On Tuesday, the SEC passed by a 3-2 margin new rules for corporate pay and executive compensation.  The divided vote pitted three Democrats against two Republicans.  SEC Chairwoman Mary Schapiro empowers shareholders of publicly traded corporations to have a say on issues like golden parachutes, executive pay and corporate bonuses, three areas where shareholders felt betrayed in 2008.

The “say-on-pay” regulations were opposed by Republicans Kathleen L. Casey and Troy A. Paredes.  Casey’s stated her opposition, “I believe the say-on-pay rules we are adopting today are unduly restrictive and impose unnecessary burdens, particularly on smaller reporting companies with minimal corresponding benefits for investors.”

In an effort to temper the regulations, the SEC agreed that companies whose shareholders own less than $75 million in shares will not be subjected to the new regulations until 2013.  Other companies will be expected to comply beginning 2011.

Ironically, the board of directors for these larger firms do not have to comply with the shareholders vote.  The balloting is considered non-binding.   The SEC’s newest rules are an offshoot of the Dodd-Frank Act passed in July 2010.  The intent is to discourage the high-risk practices that businesses used before 2008 for the benefit of the executives and high ranking company officials. 

These practices are closely connected to the downfall of Lehman Brothers and AIG.  Even as companies acknowledged disproportionate wages and bonuses and were pressured by government and shareholders alike, the latest round of compensation revelations indicate little has been done by financial institutions to bring compensation in linen with performance.

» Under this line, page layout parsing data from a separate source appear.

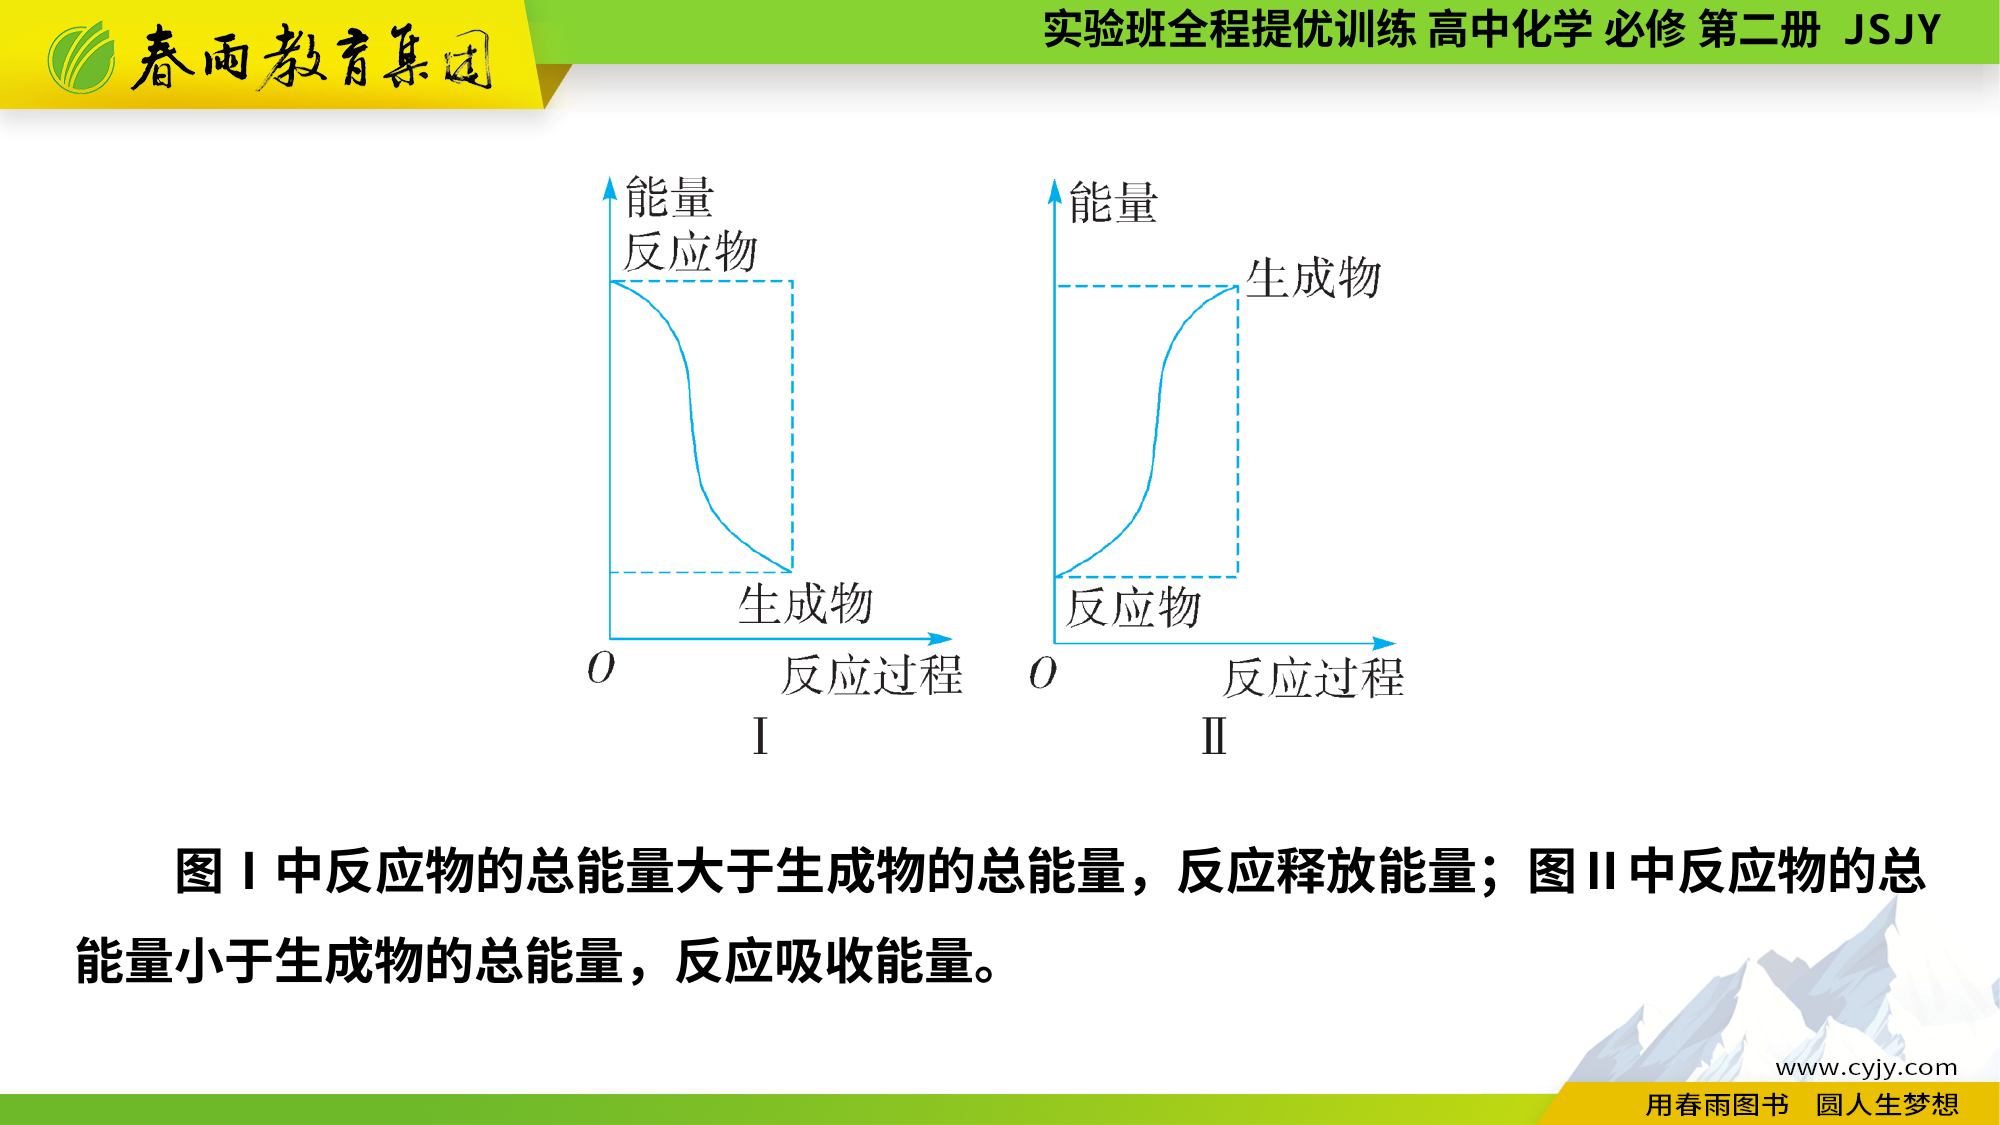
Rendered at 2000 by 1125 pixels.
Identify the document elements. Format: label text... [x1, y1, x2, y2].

list 图Ⅰ中反应物的总能量大于生成物的总能量，反应释放能量；图Ⅱ中反应物的总能量小于生成物的总能量，反应吸收能量。 [59, 802, 1944, 988]
picture [0, 0, 2000, 1125]
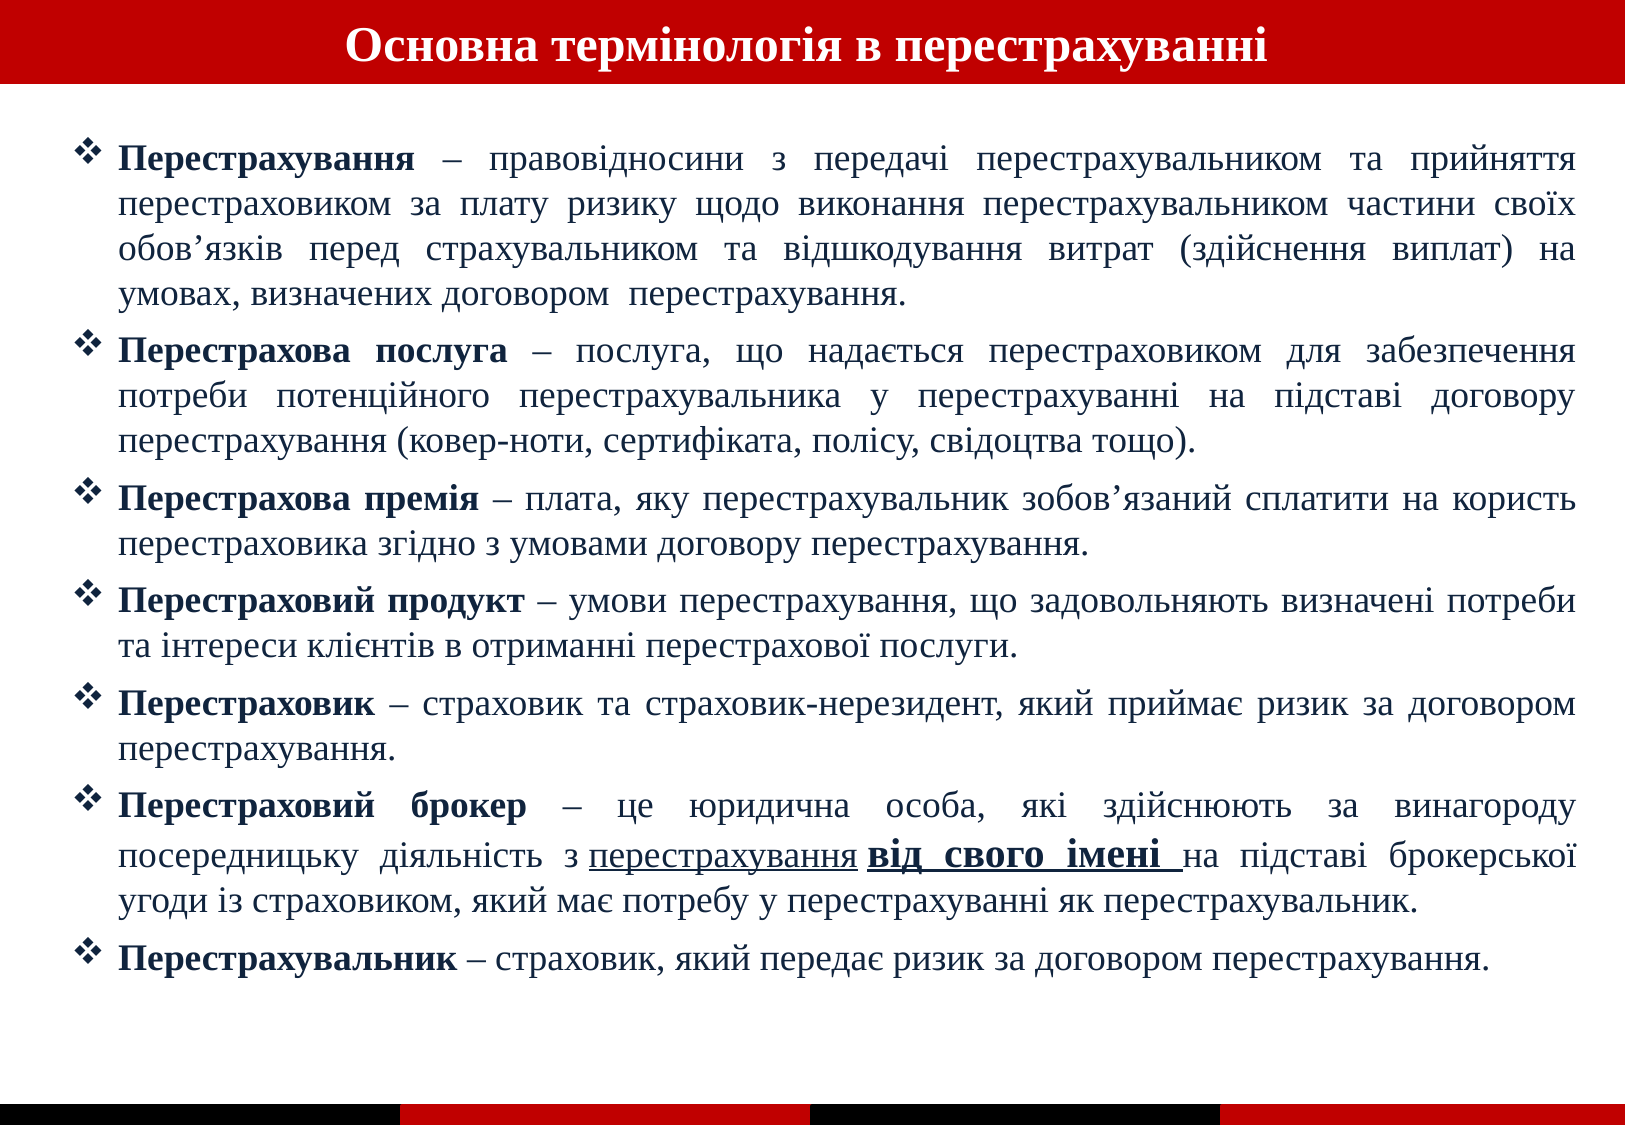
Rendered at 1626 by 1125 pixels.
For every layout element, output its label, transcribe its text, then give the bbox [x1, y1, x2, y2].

text_box Основна термінологія в перестрахуванні [0, 0, 1625, 84]
text_box [1220, 1104, 1625, 1125]
text_box Перестрахування – правовідносини з передачі перестрахувальником та прийняття перестраховиком за плату ризику щодо виконання перестрахувальником частини своїх обов’язків перед страхувальником та відшкодування витрат (здійснення виплат) на умовах, визначених договором перестрахування. Перестрахова послуга – послуга, що надається перестраховиком для забезпечення потреби потенційного перестрахувальника у перестрахуванні на підставі договору перестрахування (ковер-ноти, сертифіката, полісу, свідоцтва тощо). Перестрахова премія – плата, яку перестрахувальник зобов’язаний сплатити на користь перестраховика згідно з умовами договору перестрахування. Перестраховий продукт – умови перестрахування, що задовольняють визначені потреби та інтереси клієнтів в отриманні перестрахової послуги. Перестраховик – страховик та страховик-нерезидент, який приймає ризик за договором перестрахування. Перестраховий брокер – це юридична особа, які здійснюють за винагороду посередницьку діяльність з перестрахування від свого імені на підставі брокерської угоди із страховиком, який має потребу у перестрахуванні як перестрахувальник. Перестрахувальник – страховик, який передає ризик за договором перестрахування. [56, 125, 1593, 986]
text_box [400, 1104, 810, 1125]
text_box [810, 1104, 1220, 1125]
text_box [0, 1104, 400, 1125]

In a letter to the SEC, Michigan Democrat Carl Levin expressed his concern. “Excessive executive compensation is an outgoing outrage.”  The SEC has received input from more than 60 protestors, including the A.F.L.- C.I.O. and the New York Stock Exchange, of executive compensation practices for publicly traded corporations.  The agency has held more than 15 meetings to put practical rules in place.

In the new say-on-pay program, compensation policies are to be put to a shareholder vote at least once every three years.  While the Board of Directors is not forced to comply with shareholder wishes, the company must make public whether or not they adhered to the shareholder wishes.

Since 2008, many companies already comply with the say-on-pay rules.  Other companies have fought against the compensation rules.  Corporations whose board members do not recognize the will of the shareholders stand the chance of being voted off the board by those shareholders.

In addition to the say-on-pay rules, the SEC also voted to raise the bar on scrutiny for hedge funds.  Fund managers will now have to provide precise details about their exposure to assets.  Additionally, the SEC changed the rules for investors looking to invest in private offerings.  Now, the investor must have a net worth of at least $1 million, excluding the value of their primary residence.

In a separate issue, Merrill Lynch agreed to pay the SEC $10 million for using client information to place buy and sell orders to its own advantage.  Merrill Lynch reportedly used information gathered from the company’s trade desk to determine their investment strategy.